Poisson-ELO Ensemble¶

Overview¶

The Poisson-ELO ensemble combines two complementary modeling approaches — Poisson regression for goal-scoring rates and ELO rating systems for team strength — via a weighted average to produce match predictions. The intuition is that Poisson models capture the stochastic nature of football scoring (goals are rare, independent events fitting a Poisson process), while ELO captures systematic strength differences and form dynamics. Blending them reduces the weaknesses of each approach.

The Poisson model estimates expected goals (λ) for each team, incorporating home advantage and attack/defense strength parameters. The ELO model produces pairwise win probabilities from rating differences. The ensemble combines their 1X2 probability outputs with weights determined by backtesting performance.

Why It Matters¶

The ensemble matters because:
1. Complementarity: Poisson captures goal-scoring mechanics; ELO captures opponent-adjusted strength
2. Reduced overfitting: Each model alone may overfit to specific patterns; blending reduces this
3. Better calibration: Each model's raw probabilities are typically overconfident; ensembling improves calibration
4. Adaptive weighting: The optimal blend weight varies by league — can be tuned per tournament

Architecture¶

Step 1: Poisson layer
- Estimate λ_home and λ_away using historical match data
- Parameters: home attack strength, away defense strength, home advantage term
- Output: P(Home), P(Draw), P(Away) via Poisson score distribution

Step 2: ELO layer
- Maintain team ratings updated after each match
- Compute expected score from rating difference
- Convert to 1X2 probabilities via calibration
- Output: P(Home), P(Draw), P(Away)

Step 3: Weighted ensemble

P_ensemble(Home) = w × P_poisson(Home) + (1−w) × P_elo(Home)
P_ensemble(Draw) = w × P_poisson(Draw) + (1−w) × P_elo(Draw)
P_ensemble(Away) = w × P_poisson(Away) + (1−w) × P_elo(Away)

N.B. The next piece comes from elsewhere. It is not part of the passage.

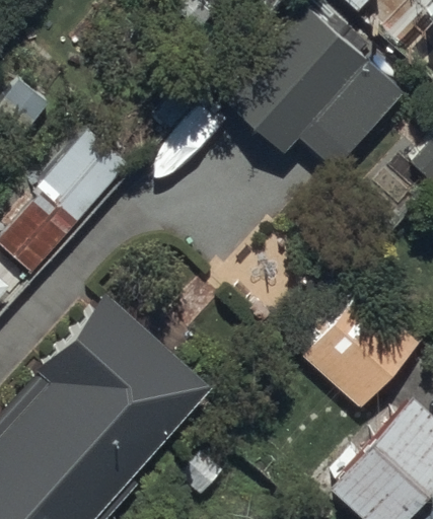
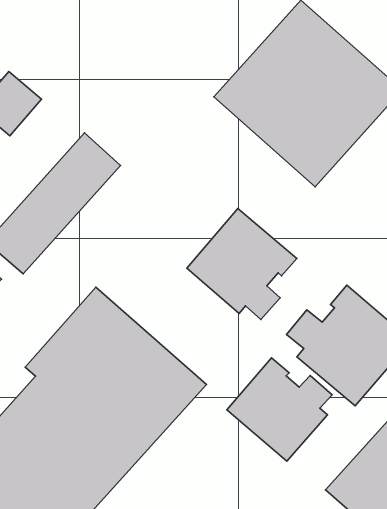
building: none -> [187,208,297,320]
building: none -> [227,358,332,461]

Weight w tuned via walk-forward validation (typically 0.4–0.7)
Normalize outputs to sum to 1.0

Worked Example¶

Man City (ELO1850) vs Arsenal (ELO 1820), home advantage = 65

ELO layer:
E_home = 1 / (1 + 10^(−(1850−1820−65)/400)) = 0.558
P_elo = {home: 0.558, draw: 0.24, away: 0.202}

Poisson layer (λ_home=1.84, λ_away=1.62):
P_poisson = {home: 0.580, draw: 0.240, away: 0.180}

Ensemble (w=0.6):
P = {home: 0.6×0.580 + 0.4×0.558 = 0.571, draw: 0.6×0.240 + 0.4×0.240 = 0.240, away: 0.6×0.180 + 0.4×0.202 = 0.189}

Code Snippet¶

import numpy as np
from scipy.stats import poisson

def poisson_elo_ensemble(home_team, away_team, poisson_probs, elo_probs, weight=0.6):
    """Combine Poisson and ELO probability outputs."""
    ensemble = {
        "home": weight * poisson_probs["home"] + (1 - weight) * elo_probs["home"],
        "draw": weight * poisson_probs["draw"] + (1 - weight) * elo_probs["draw"],
        "away": weight * poisson_probs["away"] + (1 - weight) * elo_probs["away"],
    }
    total = sum(ensemble.values())
    for k in ensemble:
        ensemble[k] /= total
    return ensemble

def optimize_weight(validation_matches, poisson_model, elo_model):
    """Walk-forward weight optimization."""
    best_weight, best_score = 0.5, float("inf")
    for w in np.arange(0, 1.05, 0.05):
        logloss_sum = 0
        for home, away, result in validation_matches:
            p_poisson = poisson_model.predict(home, away)
            p_elo = elo_model.predict(home, away)
            p_ensemble = poisson_elo_ensemble(home, away, p_poisson, p_elo, w)
            if result == "home": logloss_sum -= np.log(p_ensemble["home"])
            elif result == "draw": logloss_sum -= np.log(p_ensemble["draw"])
            else: logloss_sum -= np.log(p_ensemble["away"])
        if logloss_sum < best_score:
            best_score, best_weight = logloss_sum, w
    return best_weight

Pitfalls¶

Weight optimization on small samples: World Cup (64 matches) is too small to reliably optimize ensemble weights. Borrow weights from league-level optimization.
Both models need calibration: Raw outputs from Poisson and ELO are typically overconfident. Calibrate before ensembling.
Dixon-Coles enhancement: Apply DC correction to Poisson λ to account for low-scoring draw underestimation.
Stale ELO: ELO ratings need regular updates. Stale ELO produces worse predictions.